Why is he not making the most "rational" decisions?

Well... you see... "because of his mental illness".

How do you know he has a "mental illness?"

Well... "because he is not making the most rational decisions!"

Pure unmitigated quackery, that would be merely laughable and pitiable if we weren't forced to live in fear of your fearsome power and willingness to use and initiate force and violence to meddle in our lives.

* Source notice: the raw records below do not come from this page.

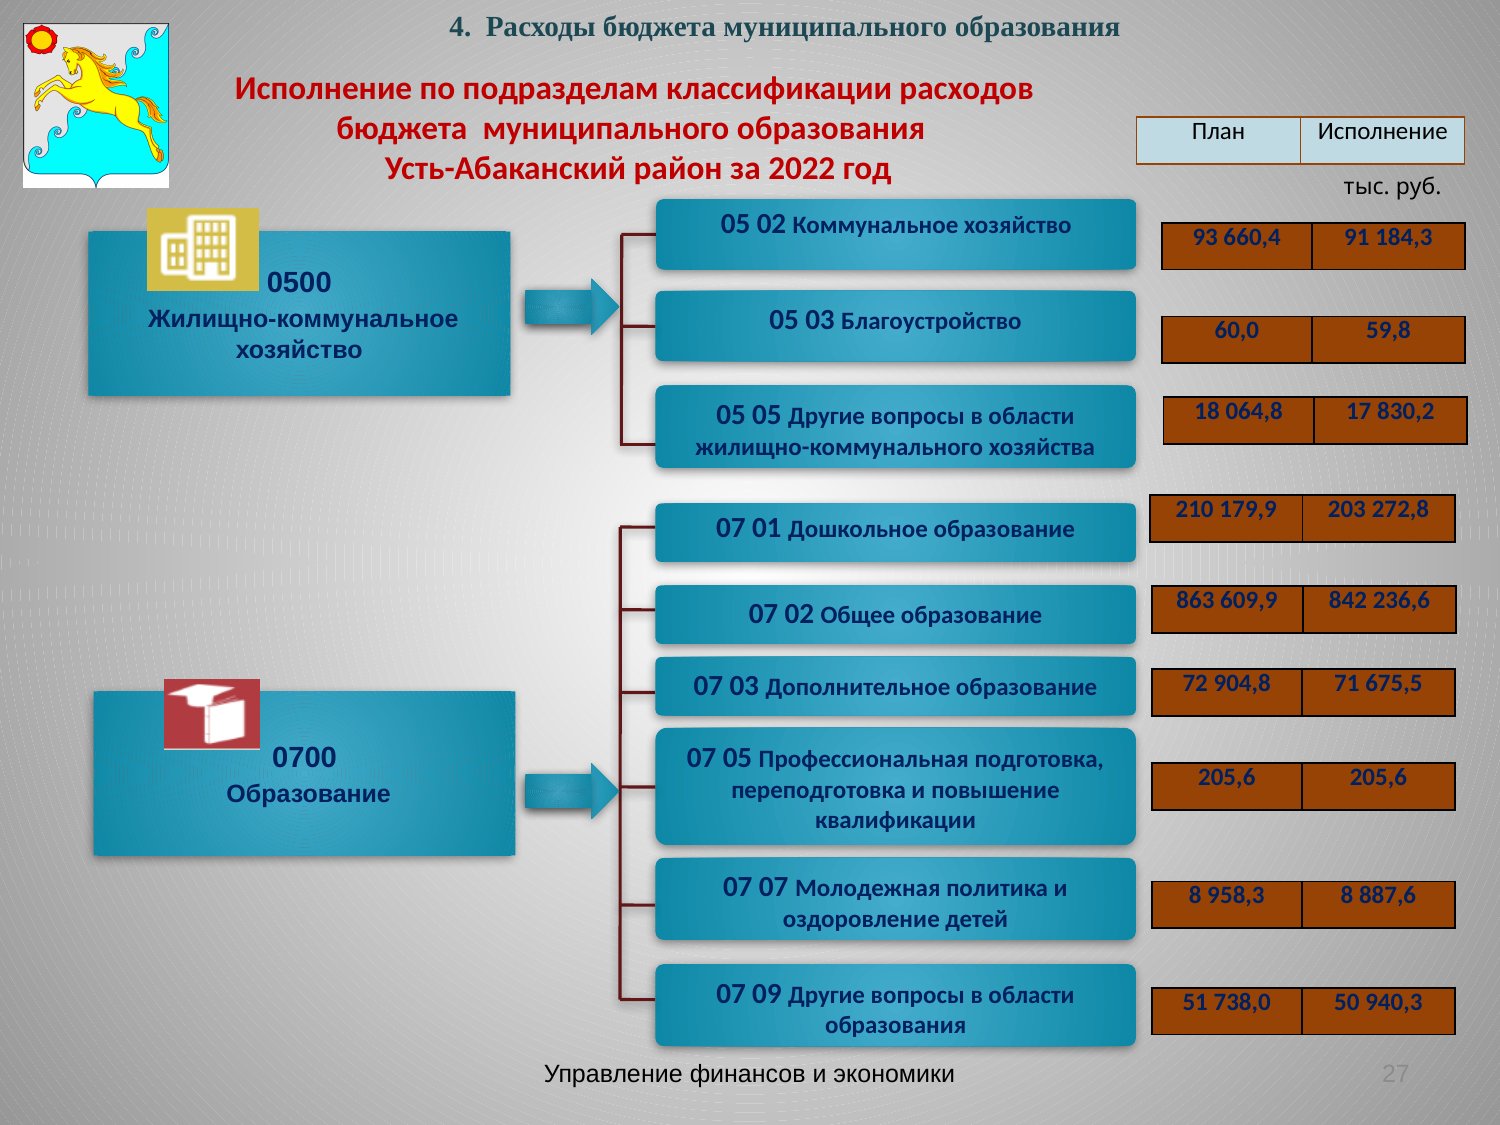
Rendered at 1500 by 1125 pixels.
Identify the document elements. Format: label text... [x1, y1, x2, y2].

title Исполнение по подразделам классификации расходов бюджета муниципального образования Усть-Абаканский район за 2022 год [164, 46, 1114, 206]
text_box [544, 309, 755, 370]
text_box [525, 278, 620, 335]
table_header 8 887,6 [1303, 882, 1454, 927]
table_header План [1137, 118, 1300, 163]
picture [146, 208, 259, 291]
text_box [525, 762, 620, 820]
table_header 863 609,9 [1153, 587, 1302, 632]
table_header 205,6 [1303, 764, 1454, 809]
text_box 0700 Образование [93, 691, 516, 856]
table_header 60,0 [1163, 317, 1311, 362]
table_header Исполнение [1301, 118, 1464, 163]
table_header 203 272,8 [1303, 496, 1454, 541]
text_box 07 09 Другие вопросы в области образования [655, 964, 1136, 1047]
text_box тыс. руб. [1328, 164, 1457, 207]
table_header 72 904,8 [1153, 670, 1301, 715]
footer Управление финансов и экономики [512, 1042, 988, 1103]
text_box 0500 Жилищно-коммунальное хозяйство [88, 231, 511, 396]
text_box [401, 745, 875, 782]
table_header 93 660,4 [1163, 224, 1311, 269]
table_header 71 675,5 [1303, 670, 1454, 715]
slide_number 27 [1074, 1042, 1425, 1103]
table_header 50 940,3 [1303, 989, 1454, 1034]
text_box 07 07 Молодежная политика и оздоровление детей [655, 857, 1136, 940]
picture [23, 23, 169, 188]
picture [163, 679, 260, 751]
table_header 18 064,8 [1164, 398, 1313, 443]
text_box 4. Расходы бюджета муниципального образования [234, 0, 1336, 50]
table_header 842 236,6 [1304, 587, 1455, 632]
table_header 17 830,2 [1315, 398, 1466, 443]
text_box 07 05 Профессиональная подготовка, переподготовка и повышение квалификации [655, 727, 1136, 845]
table_header 59,8 [1313, 317, 1464, 362]
text_box 07 03 Дополнительное образование [655, 656, 1136, 716]
table_header 210 179,9 [1151, 496, 1302, 541]
text_box 07 01 Дошкольное образование [655, 503, 1136, 562]
text_box 05 03 Благоустройство [655, 290, 1136, 362]
text_box 05 05 Другие вопросы в области жилищно-коммунального хозяйства [655, 385, 1136, 468]
table_header 91 184,3 [1313, 224, 1464, 269]
table_header 8 958,3 [1153, 882, 1301, 927]
text_box 07 02 Общее образование [655, 585, 1136, 644]
text_box 05 02 Коммунальное хозяйство [656, 199, 1137, 270]
table_header 205,6 [1153, 764, 1301, 809]
table_header 51 738,0 [1153, 989, 1301, 1034]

Just as on any given day there are numerous people cowering before psychiatrists and their goon squads of 'nurses', many will continue to cower and hide from ever even reaching out to psychiatry for help, because of the brutality you reserve the right to employ.

It's all very well to claim that people won't reach out and seek help "because of their mental illness". There are many who won't go anywhere near a state empowered psychiatrist, because doing so, is to face the very real and grave risk, of winding up in a situation where forced psychiatry bares its terrible teeth, and once you've seen what these wolves are capable of, many will live in fear for the rest of their terrorized lives.

I personally would never, ever, trust you and open up to you about the content of my thoughts and feelings in a time of need. This is not because of my alleged "capacity" or otherwise. It is because I learned, the unforgettable way, that you people always reserve the right, to initiate violent aggression whenever you deem it "necessary".

Like so many of Szasz's critics, you don't seem to understand how repellent your willingness to violently dominate is, to the stated goal of encouraging help seeking.

You claim to know that nobody in a certain state of mind would seek out help, "because" their state of mind allegedly precludes this decision being made. It's the standard "we have to have coercive powers because without them, they'd never come to us for help" type argument.

Never does a psychiatrist admit that it is these very powers, that cause so many to avoid reaching out to these "services".

The shattered, mangled and even ended lives, that are the collateral damage of psychiatrists' insistence on using violence to break the will of those they choose to coerce, are always propagandized away in favor of spotlighting the "success stories".

No psychiatrist who has chosen to work as government's agent, can honestly say they haven't got victims.

Szasz's signature never signed somebody else's life away. His signature never set off a chain reaction of brutality that killed anybody's faith in humanity. His signature never decimated anybody's feeling of safety and security. His pen never wriggled around on a piece of paper in some back room of a 'ward', in a pretend 'hospital' that was filled with the screams of tortured, begging, pleading detainees. His pen never erased the humanity of another. With his pen, he chose to write books and reaffirm the humanity of psychiatry's victims. And because of this, he died with a clear conscience.

I pity the psychiatrists that won't.